TEXTE ÉTUDIÉ.
++++++++

March 24, 2014 / 10:54 AM / in 4 years

Marseille, le symbole de l'échec du Parti socialiste

MARSEILLE (Reuters) - Marseille devait être pour le Parti socialiste l’arbre qui allait cacher la forêt de la défaite aux élections municipales.

Patrick Mennucci, candidat socialiste à la mairie de Marseille, après s'être adressé à ses sympathoisants au soir du premier tour des élections municipales. Contrairement aux sondages, Patrick Mennucci est arrivé très loin du maire UMP sortant, Jean-Claude Gaudin, avec 20,77% des suffrages, contre 37,64%, et même derrière le candidat du Front national Stéphane Ravier (23,16%). Son échec apparaît comme le symbole de celui du PS à l'échelle nationale. /Photo prise le 23 mars 2014/REUTERS/Jean-Paul Pélissier

Les résultats du premier tour du scrutin ont fait de la deuxième ville de France le symbole d’un échec national qui pourrait prendre des allures de déroute au soir du second tour.

++++++++

DONNÉES FOURNIES.

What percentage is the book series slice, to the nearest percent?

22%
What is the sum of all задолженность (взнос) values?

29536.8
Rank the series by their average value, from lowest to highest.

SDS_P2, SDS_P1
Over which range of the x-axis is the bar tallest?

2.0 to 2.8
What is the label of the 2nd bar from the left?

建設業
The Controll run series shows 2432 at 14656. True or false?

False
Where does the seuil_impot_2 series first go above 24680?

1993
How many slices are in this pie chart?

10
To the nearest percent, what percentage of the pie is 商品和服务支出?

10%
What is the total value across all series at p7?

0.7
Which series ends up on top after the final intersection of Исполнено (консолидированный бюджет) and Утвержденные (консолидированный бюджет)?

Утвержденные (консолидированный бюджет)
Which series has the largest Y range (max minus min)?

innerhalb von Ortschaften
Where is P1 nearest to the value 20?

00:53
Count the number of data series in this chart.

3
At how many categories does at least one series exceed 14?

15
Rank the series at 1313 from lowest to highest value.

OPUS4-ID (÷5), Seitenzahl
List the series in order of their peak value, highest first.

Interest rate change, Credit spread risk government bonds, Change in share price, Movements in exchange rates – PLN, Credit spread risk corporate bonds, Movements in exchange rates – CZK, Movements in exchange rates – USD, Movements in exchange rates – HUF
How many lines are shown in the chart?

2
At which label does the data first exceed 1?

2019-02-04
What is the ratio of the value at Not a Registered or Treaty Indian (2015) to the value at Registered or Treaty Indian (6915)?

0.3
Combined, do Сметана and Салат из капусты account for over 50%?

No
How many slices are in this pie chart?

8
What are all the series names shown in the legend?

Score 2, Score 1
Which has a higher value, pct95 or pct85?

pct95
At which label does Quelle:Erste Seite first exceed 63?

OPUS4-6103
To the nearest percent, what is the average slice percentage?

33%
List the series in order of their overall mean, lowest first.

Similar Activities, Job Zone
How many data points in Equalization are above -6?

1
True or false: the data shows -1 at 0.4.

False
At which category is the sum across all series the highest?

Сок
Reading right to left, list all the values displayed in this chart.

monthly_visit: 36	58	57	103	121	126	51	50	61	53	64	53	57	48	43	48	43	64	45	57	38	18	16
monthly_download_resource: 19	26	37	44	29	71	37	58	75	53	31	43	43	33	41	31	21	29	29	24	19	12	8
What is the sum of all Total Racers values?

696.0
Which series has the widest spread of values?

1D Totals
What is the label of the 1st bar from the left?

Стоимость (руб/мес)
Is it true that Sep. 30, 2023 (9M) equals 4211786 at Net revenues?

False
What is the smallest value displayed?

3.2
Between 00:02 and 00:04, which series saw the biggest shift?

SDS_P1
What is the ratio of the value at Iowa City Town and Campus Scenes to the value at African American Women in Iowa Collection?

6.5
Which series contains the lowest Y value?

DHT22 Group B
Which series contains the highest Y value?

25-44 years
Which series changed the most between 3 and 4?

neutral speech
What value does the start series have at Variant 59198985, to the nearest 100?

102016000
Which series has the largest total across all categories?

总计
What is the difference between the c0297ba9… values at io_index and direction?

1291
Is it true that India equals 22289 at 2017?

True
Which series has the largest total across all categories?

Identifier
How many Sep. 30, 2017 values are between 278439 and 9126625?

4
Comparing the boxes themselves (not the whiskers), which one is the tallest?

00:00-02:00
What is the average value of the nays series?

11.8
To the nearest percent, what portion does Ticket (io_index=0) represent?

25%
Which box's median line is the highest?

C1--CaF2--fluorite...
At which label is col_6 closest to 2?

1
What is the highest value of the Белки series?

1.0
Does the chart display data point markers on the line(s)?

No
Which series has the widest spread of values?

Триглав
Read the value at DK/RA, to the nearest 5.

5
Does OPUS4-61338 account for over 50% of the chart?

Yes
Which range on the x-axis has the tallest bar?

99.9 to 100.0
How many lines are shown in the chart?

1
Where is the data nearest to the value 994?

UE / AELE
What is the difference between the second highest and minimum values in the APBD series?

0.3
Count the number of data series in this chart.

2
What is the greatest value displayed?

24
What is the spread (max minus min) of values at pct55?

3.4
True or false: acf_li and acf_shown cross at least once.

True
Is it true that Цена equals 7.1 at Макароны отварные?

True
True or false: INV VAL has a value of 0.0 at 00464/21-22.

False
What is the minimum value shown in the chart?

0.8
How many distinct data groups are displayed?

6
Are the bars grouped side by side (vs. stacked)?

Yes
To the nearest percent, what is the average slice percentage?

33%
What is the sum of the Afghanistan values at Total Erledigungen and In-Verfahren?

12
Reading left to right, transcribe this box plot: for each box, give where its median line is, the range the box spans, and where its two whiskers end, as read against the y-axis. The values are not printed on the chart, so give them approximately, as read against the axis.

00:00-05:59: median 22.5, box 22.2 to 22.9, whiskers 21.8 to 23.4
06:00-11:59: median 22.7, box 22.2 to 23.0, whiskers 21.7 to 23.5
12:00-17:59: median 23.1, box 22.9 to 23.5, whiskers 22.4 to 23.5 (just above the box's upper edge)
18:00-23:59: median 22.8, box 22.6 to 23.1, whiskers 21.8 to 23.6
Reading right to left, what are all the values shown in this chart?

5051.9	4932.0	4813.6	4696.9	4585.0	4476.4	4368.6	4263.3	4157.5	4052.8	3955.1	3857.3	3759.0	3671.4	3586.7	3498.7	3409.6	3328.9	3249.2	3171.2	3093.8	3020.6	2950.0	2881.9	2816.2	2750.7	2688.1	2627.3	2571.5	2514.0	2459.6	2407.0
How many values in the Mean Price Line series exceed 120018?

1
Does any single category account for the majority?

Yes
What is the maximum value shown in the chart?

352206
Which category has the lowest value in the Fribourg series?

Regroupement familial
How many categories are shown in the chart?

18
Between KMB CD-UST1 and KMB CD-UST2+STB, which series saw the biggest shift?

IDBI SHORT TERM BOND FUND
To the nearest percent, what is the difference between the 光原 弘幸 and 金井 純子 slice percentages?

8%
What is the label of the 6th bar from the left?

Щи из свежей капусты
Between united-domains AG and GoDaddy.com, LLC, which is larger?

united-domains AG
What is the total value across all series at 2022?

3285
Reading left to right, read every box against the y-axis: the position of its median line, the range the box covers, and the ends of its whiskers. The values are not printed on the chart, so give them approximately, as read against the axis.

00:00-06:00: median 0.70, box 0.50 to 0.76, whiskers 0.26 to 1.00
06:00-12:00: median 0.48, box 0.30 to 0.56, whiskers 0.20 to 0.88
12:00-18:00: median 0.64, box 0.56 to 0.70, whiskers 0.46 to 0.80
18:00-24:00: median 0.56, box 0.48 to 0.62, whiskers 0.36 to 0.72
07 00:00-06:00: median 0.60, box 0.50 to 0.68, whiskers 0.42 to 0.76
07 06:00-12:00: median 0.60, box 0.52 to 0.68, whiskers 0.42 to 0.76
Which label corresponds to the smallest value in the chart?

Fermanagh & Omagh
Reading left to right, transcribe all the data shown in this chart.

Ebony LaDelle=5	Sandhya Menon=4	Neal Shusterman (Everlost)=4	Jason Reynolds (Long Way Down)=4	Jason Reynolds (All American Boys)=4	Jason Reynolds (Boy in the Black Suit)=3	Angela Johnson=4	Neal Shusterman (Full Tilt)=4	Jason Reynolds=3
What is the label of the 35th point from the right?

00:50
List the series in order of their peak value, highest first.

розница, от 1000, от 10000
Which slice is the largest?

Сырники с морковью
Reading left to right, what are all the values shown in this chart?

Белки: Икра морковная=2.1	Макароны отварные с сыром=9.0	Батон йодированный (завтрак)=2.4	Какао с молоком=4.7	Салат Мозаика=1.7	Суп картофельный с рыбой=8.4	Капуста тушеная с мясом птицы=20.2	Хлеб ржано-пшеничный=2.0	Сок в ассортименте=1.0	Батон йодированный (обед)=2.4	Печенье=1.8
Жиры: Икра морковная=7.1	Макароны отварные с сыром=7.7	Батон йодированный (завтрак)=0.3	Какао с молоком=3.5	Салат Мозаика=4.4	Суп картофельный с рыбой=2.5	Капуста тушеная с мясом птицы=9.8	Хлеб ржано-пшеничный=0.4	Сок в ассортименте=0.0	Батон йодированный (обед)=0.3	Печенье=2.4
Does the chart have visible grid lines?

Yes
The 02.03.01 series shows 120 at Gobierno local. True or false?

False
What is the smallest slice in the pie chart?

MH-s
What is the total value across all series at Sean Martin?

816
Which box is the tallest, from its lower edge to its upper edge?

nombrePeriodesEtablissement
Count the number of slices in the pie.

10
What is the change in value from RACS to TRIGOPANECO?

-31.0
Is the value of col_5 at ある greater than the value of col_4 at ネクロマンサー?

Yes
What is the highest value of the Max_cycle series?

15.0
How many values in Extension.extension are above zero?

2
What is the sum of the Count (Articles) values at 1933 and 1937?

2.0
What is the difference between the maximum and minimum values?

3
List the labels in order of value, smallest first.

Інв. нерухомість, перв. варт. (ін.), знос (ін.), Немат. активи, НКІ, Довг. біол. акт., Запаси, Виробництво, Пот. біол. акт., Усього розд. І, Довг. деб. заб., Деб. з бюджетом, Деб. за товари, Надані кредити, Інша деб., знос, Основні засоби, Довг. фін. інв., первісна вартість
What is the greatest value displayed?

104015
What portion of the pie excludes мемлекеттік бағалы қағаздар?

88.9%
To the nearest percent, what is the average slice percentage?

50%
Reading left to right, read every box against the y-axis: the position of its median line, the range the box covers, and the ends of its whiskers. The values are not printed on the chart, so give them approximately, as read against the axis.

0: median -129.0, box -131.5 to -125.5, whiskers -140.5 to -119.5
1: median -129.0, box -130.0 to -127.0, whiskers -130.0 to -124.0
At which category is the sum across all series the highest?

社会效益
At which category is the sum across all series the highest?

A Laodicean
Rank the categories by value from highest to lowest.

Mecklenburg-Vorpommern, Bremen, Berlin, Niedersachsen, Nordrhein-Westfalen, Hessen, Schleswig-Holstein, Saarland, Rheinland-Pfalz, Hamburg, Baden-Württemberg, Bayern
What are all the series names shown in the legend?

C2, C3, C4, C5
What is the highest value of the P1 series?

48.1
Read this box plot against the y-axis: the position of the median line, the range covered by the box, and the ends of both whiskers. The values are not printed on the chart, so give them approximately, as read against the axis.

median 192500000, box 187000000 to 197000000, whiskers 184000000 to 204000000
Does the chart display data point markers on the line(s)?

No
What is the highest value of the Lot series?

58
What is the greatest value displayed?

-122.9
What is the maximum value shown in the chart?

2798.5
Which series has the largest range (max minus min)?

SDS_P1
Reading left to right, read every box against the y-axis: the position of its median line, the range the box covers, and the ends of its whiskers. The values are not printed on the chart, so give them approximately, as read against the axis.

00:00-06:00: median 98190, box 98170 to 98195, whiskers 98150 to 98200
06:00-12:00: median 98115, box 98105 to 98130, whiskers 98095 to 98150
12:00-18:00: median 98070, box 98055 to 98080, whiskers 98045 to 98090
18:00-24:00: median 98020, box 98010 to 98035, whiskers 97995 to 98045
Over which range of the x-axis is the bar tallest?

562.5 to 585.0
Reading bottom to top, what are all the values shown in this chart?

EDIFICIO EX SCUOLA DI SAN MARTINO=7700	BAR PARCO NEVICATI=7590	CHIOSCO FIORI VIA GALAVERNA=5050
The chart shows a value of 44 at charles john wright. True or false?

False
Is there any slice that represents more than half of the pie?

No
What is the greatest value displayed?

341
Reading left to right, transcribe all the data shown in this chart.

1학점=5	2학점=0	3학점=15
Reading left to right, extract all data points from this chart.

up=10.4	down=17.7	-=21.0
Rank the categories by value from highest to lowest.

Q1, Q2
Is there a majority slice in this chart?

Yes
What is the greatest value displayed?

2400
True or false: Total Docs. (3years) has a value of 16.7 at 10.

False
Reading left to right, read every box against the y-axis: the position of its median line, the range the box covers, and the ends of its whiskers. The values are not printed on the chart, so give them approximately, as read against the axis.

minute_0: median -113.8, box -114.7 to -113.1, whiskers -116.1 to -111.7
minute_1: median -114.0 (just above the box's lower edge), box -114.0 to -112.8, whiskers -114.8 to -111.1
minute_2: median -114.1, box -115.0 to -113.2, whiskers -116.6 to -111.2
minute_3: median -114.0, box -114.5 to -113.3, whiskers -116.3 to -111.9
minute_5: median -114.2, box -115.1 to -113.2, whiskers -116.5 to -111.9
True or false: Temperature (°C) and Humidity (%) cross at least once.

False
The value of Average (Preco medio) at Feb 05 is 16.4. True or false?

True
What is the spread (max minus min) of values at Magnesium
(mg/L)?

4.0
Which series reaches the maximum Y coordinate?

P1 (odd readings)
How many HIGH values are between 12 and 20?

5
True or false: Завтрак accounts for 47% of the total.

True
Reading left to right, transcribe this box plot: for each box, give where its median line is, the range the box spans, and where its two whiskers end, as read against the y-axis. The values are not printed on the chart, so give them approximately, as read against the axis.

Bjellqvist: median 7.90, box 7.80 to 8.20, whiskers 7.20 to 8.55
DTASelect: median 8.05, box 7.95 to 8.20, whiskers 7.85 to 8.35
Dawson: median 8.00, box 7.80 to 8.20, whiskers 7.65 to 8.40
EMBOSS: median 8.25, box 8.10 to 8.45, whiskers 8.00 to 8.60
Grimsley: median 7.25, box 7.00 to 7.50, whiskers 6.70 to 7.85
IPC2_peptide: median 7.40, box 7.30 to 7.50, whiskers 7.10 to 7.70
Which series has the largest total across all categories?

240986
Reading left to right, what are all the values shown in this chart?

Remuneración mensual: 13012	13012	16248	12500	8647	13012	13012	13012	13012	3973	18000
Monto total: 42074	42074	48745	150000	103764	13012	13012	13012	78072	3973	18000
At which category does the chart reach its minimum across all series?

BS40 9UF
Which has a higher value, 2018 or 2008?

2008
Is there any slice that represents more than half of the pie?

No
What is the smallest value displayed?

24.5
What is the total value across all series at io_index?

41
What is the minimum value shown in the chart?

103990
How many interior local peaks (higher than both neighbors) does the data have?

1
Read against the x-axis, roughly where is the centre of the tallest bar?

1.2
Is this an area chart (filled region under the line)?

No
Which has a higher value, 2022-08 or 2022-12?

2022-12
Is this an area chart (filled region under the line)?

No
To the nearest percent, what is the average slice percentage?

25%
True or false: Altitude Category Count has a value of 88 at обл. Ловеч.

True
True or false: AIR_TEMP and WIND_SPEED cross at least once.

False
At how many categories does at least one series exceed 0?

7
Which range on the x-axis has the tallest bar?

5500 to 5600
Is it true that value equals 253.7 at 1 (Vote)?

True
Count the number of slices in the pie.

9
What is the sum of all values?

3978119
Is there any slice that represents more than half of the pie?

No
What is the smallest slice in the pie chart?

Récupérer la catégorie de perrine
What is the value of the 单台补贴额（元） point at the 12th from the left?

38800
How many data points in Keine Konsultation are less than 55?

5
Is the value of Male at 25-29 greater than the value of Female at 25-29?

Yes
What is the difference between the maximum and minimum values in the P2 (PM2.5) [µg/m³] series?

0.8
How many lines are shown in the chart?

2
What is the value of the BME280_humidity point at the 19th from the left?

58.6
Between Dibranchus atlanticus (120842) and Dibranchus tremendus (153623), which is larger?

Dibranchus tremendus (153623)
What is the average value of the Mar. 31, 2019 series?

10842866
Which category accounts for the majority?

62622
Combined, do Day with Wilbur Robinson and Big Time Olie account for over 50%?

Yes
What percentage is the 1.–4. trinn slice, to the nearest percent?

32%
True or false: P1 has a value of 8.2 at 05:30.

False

++++++++

CONSIGNE 1.
Quel pourcentage des suffrages Patrick Mennucci a-t-il obtenu au premier tour, selon l'article sur l'échec du PS à Marseille ?
CONSIGNE 2.
Poursuivez l'article sur l'échec du PS à Marseille après sa dernière phrase.
Les données n'ont ici aucun rôle.

RÉSULTAT 1.
20,77 % des suffrages.

RÉSULTAT 2.
Le PS, qui détenait quatre des huit secteurs de la ville, pourrait n’en conserver qu’un seul, celui de Samia Ghali, candidate malheureuse à la primaire socialiste pour la mairie, dans les quartiers Nord de la ville.

Patrick Mennucci, pourtant légitimé par le scrutin interne d’octobre dernier, arrive en effet troisième avec 20,77% des voix, très loin derrière la maire UMP sortant Jean-Claude Gaudin (37,64%), mais surtout derrière le FN Stéphane Ravier, qui obtient 23,16% des suffrages exprimés.

Pire encore pour le candidat socialiste, il est devancé de près de 12 points dans son propre premier secteur par l’UMP Dominique Tian.

Dans le IIIe secteur annoncé comme celui qui pouvait faire basculer l’élection, la ministre déléguée aux Personnes handicapées, Marie-Arlette Carlotti, est également nettement distancée par le sortant UMP Bruno Gilles qui affiche 15 points d’avance après le premier tour.

Les candidats du PS arrivent également en troisième position derrière l’UMP et le FN dans les VIe et VIIe secteur.

Ce VIIe secteur, traditionnellement acquis à la gauche, est d’ailleurs ouvertement convoité par le FN Stéphane Ravier qui y est arrivé en tête avec 32,88%.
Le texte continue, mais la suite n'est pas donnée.